In my years of studying financial psychology, I have worked with many people. From farmers and small-business owners to students, parents, teachers and financial advisors. If my experiences have taught me anything it is this: when it comes to money, we all have issues. But we all can get better.
Rich, poor, experienced or green, we can all learn to have a better relationship with our money. No matter where you are starting from, learning these rules, and developing the habit of coming back to them when you get off track, will help you get to a stronger place financially. As advisors, you can help your clients develop stronger financial thinking by learning these three rules, and helping clients to incorporate them over time.
Rule 1. Listen for the Story
Every financial decision starts with a story. A person’s relationship with money is almost never about the numbers. It is about the stories we tell ourselves because of those numbers. This is why one client can feel satisfied with a middle-class lifestyle while others feel constrained on several million dollars a year.
Each of us has come to believe certain stories based on our upbringing and our experiences with money: stories about who we are and who we are not, stories about what we can and cannot do in the world. This is where our relationship with money is rooted, and this is where sound money management begins.
It starts with a story.
Some people, having watched their parents lose sleep during the housing crisis, will shrug off any suggestion of real estate in their own portfolios. Others believe deeply that life is too short to worry about tomorrow, and are painfully underprepared for retirement. All of us have felt the pull of marketing campaigns that tap into our personal hopes and goals. We buy clothes, cars and homes that reflect the way we want to feel about ourselves. Taken together, these day-to-day financial choices add up to a lifetime of financial health, or instability.

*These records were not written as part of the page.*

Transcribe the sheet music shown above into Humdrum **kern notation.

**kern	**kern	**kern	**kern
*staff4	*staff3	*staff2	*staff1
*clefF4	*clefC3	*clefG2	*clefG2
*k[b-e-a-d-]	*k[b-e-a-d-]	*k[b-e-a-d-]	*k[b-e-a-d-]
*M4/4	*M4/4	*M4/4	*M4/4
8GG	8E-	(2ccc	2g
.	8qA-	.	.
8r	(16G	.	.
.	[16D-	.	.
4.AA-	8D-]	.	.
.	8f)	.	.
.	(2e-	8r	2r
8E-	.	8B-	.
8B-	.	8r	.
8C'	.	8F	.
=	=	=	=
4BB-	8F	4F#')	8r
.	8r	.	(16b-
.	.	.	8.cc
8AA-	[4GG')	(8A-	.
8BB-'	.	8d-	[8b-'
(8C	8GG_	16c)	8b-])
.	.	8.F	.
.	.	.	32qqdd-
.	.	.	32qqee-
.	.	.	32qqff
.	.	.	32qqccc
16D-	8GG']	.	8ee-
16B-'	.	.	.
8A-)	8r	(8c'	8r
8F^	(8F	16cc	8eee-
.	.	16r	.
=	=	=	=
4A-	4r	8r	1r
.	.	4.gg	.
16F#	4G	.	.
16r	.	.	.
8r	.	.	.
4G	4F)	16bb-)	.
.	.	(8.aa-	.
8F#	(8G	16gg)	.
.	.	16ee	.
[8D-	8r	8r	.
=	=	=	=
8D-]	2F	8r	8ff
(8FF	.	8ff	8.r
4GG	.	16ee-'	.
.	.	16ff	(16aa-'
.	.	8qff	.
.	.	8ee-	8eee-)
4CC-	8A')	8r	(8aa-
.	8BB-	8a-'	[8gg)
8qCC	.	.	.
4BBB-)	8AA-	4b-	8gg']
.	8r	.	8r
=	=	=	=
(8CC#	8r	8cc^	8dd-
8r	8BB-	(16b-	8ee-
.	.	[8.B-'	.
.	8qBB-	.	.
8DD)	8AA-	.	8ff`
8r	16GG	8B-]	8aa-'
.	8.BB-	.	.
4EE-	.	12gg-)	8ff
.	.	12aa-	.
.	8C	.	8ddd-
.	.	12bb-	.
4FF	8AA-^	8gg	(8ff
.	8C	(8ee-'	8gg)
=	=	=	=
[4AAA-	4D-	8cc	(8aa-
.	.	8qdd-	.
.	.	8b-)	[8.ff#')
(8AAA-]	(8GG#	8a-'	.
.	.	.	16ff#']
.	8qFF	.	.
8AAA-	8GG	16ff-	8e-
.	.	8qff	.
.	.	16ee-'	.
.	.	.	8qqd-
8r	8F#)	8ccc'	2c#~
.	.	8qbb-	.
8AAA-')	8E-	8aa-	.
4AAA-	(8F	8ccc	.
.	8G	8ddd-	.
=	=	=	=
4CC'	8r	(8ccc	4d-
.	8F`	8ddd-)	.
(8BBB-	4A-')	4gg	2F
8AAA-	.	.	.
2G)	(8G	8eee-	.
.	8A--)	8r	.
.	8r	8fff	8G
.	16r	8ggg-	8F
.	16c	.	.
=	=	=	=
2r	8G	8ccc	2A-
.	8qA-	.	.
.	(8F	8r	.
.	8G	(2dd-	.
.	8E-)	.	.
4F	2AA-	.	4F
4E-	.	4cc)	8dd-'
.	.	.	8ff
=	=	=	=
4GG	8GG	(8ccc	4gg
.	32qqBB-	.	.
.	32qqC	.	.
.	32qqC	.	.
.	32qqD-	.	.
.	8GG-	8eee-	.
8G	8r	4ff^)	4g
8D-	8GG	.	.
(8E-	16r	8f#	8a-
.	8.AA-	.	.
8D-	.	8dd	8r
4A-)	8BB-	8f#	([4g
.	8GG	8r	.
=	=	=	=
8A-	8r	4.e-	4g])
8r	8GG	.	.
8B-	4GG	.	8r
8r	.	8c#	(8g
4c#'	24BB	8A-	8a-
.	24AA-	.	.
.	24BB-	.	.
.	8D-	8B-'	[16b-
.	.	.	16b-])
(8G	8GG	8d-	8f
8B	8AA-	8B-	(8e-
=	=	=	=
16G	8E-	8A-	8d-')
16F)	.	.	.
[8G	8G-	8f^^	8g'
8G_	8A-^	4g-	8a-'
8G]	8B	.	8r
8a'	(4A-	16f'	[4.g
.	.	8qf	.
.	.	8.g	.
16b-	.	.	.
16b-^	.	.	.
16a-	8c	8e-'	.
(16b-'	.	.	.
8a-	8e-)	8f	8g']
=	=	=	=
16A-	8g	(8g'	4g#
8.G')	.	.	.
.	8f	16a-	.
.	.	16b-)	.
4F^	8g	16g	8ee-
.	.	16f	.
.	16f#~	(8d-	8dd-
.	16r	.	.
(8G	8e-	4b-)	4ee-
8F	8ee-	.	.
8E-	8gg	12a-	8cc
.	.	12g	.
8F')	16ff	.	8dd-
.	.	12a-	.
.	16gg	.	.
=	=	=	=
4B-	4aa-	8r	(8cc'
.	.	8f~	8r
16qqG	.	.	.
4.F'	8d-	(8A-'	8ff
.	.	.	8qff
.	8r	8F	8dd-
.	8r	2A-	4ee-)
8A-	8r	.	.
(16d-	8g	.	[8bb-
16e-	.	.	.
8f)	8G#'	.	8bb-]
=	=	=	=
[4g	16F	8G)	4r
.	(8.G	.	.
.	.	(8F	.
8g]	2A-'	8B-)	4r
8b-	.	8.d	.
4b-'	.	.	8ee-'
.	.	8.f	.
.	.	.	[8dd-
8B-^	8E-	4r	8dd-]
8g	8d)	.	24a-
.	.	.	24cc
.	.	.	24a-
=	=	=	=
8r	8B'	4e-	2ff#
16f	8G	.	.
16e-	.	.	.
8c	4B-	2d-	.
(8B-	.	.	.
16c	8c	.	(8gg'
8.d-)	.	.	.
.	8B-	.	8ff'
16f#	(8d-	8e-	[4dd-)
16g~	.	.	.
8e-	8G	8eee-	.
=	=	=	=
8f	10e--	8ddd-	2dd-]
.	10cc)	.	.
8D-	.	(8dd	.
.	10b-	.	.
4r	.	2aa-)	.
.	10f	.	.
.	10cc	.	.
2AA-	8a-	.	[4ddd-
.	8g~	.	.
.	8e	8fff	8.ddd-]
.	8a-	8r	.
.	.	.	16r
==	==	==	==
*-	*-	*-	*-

As advisors, recognizing that every financial decision is based on a story can help you to tap into your client’s underlying financial narrative. For tips and tools on how to help clients to change the stories that may be working against them, there are some wonderful resources in Mind Over Money (Klontz & Klontz, 2009), Strangers in Paradise (Grubman, 2013), and of course my own new book, LOADED (Newcomb, 2016).
Rule 2. Help Them Choose Healthy Strategies
The stories we believe lead us to choose certain strategies for meeting our needs. A person who believes that ‘good’ parents pay for their kids’ college tuition in full may sabotage their own financial security in order to nurture their children. This strategy may meet some basic needs (caring, nurturing, knowing they matter, etc.) but it threatens others (security and basic survival in retirement).
The goal of a sustainable financial plan is that it will meet today’s needs without sabotaging the needs of our future self. In order to do this, you can help clients to recognize the difference between a need and a strategy.
Needs are constant, but strategies are flexible. Even the frivolous items we buy on impulse are attempts to serve a fundamental need such as fun, comfort, ease or relaxation. Simply cutting back on expenses without addressing the underlying needs that those expenses are meeting is a recipe for unhappiness. This is why so many people set out to make financial change only to find themselves ‘cheating’ on their plan.
A sustainable and satisfying financial plan is far more like a map than a diet. It’s a plan for meeting all of your needs with your limited resources.